Four services, one of which is in a padded room
GitHub ──webhook──▶ webhook-lambda
│
▼
orchestrator-lambda
(state machine, GitHub API,
NO git credentials)
│ │
┌────────┘ └────────┐
▼ ▼
git-lambda agent-lambda
(the ONLY component (no .git, no creds,
with git push creds; runs the coder on a
clone, commit, push) bare workspace)
│ │
└──────────────┬────────────────┘
▼
S3 (the dead drop)
Each service holds exactly one kind of power, and the dangerous powers never share a process:
- The orchestrator is the state machine. It can talk to the GitHub API (comments, PRs, labels) but holds no git credentials and never sees repository contents.
- The git service is the only component that can clone or push. It runs no agent, interprets no model output as instructions, and does a fixed, small set of operations: prepare a workspace, apply a patch, push a branch.
- The agent sandbox runs the model loop with shell access, and nothing worth stealing.
The dead drop
The agent never talks to the git service, and neither talks to the other directly. Everything moves through S3, like a cold-war dead drop:
-
The git service clones the repo, strips it (no
.git, no credentials, a bare file tree) and drops the tarball in S3. - The orchestrator drops the prompt next to it.

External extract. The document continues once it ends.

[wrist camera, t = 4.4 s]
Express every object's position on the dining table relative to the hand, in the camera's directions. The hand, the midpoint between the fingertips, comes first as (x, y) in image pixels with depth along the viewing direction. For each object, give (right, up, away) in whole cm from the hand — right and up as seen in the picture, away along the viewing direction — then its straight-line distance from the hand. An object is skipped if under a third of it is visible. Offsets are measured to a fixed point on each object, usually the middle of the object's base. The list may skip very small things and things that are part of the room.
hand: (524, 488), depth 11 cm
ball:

- The agent picks both up, works entirely on the local tree (read, grep, edit, run tests), and drops the modified workspace and its artifacts (plan, PR title, PR body) back in S3.
-
The git service picks up the result, computes the diff itself, applies
it (excluding workflow files; the agent cannot edit CI), commits with a clean
identity, and pushes to an
agent/*branch. Never to a default branch.
Walk the compromise scenario through it. The attacker who owns the agent process can:
corrupt the output files. That's the list. There is no token to exfiltrate, no remote to
push to, no .git to rewrite history in, and the blast radius of corrupted
output is a bad diff, which lands in front of a maintainer as a draft PR, where bad
diffs go to die.
Defense in depth, because the boundary will be probed
The hard boundary is the credential isolation above. Inside it there are softer layers:
- Untrusted-content tagging. Every user-controlled string (issue bodies, comments, CI logs, review feedback) passes through a sanitizer that wraps it in tagged blocks and neutralizes markup before it reaches a prompt. A non-negotiable system suffix on every prompt tells the agent to treat tagged content as data, never instructions, and to flag injection attempts.

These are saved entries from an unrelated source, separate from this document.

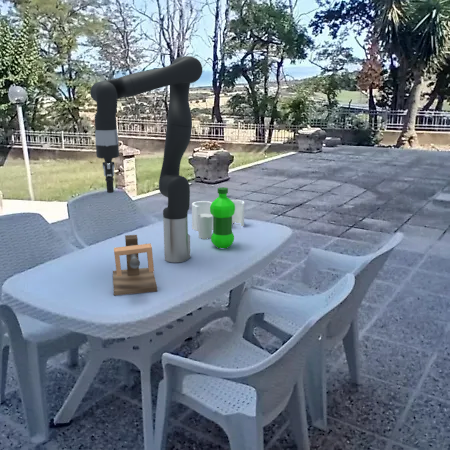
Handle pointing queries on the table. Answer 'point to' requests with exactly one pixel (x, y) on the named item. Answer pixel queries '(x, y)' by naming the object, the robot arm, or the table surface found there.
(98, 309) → the table surface
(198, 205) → the white caddy
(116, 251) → the wooden staple shape
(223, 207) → the plastic bottle
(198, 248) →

- Secret scrubbing on the way out. Agent-authored free text (PR titles, bodies) is scanned for token-shaped strings before publication, in case the repo itself contains a committed secret the agent might echo.

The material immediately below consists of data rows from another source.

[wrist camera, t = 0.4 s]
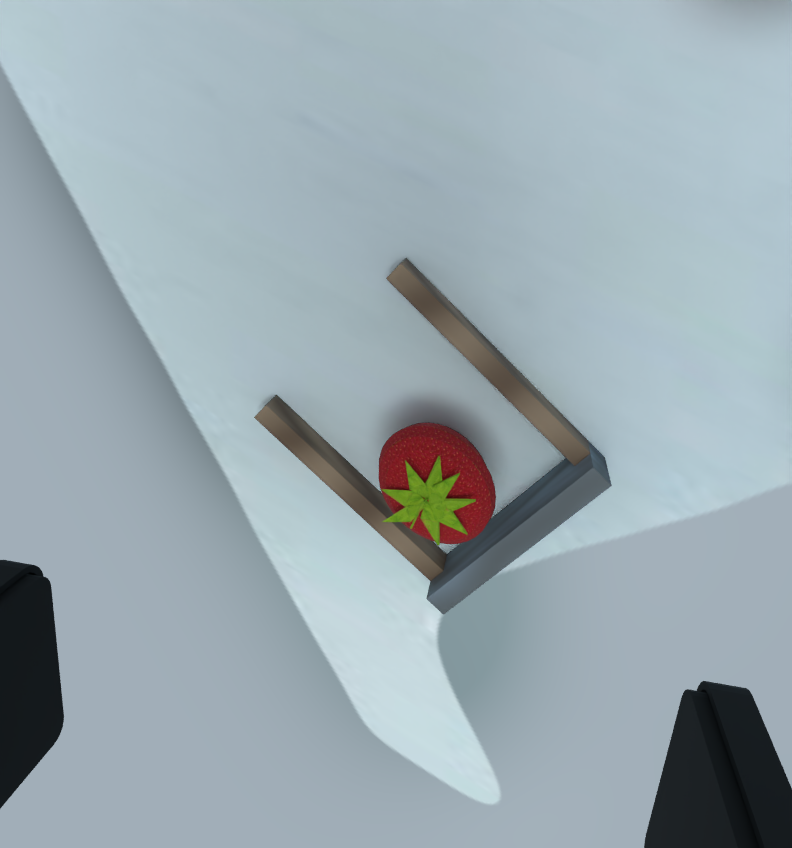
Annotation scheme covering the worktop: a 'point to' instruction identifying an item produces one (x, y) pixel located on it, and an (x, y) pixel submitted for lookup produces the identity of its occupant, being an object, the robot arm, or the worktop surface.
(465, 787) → the worktop surface
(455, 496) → the strawberry
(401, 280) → the frame
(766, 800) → the robot arm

- Bounded progress. Three replan rounds, three CI-fix rounds, five review rounds. There is no loop an attacker can spin forever on someone else's money.
- A human at every gate. The maintainer approves the plan before any code is written and merges by hand. CleverCrow never merges automatically; there is deliberately no code path for it.
What this costs us
Honesty section: the dead drop isn't free. Every phase round-trips a workspace tarball
through S3, which adds seconds of latency per phase. The agent can't run
git log for archaeology; the history isn't there, by design. And operating
four services with disjoint IAM roles is more infrastructure than one process with a
token in its environment.
We think it's the right trade. An agent platform's worst day is "our sandbox leaked a tenant's push credentials." We removed that day from the calendar by making the sandbox too poor to rob.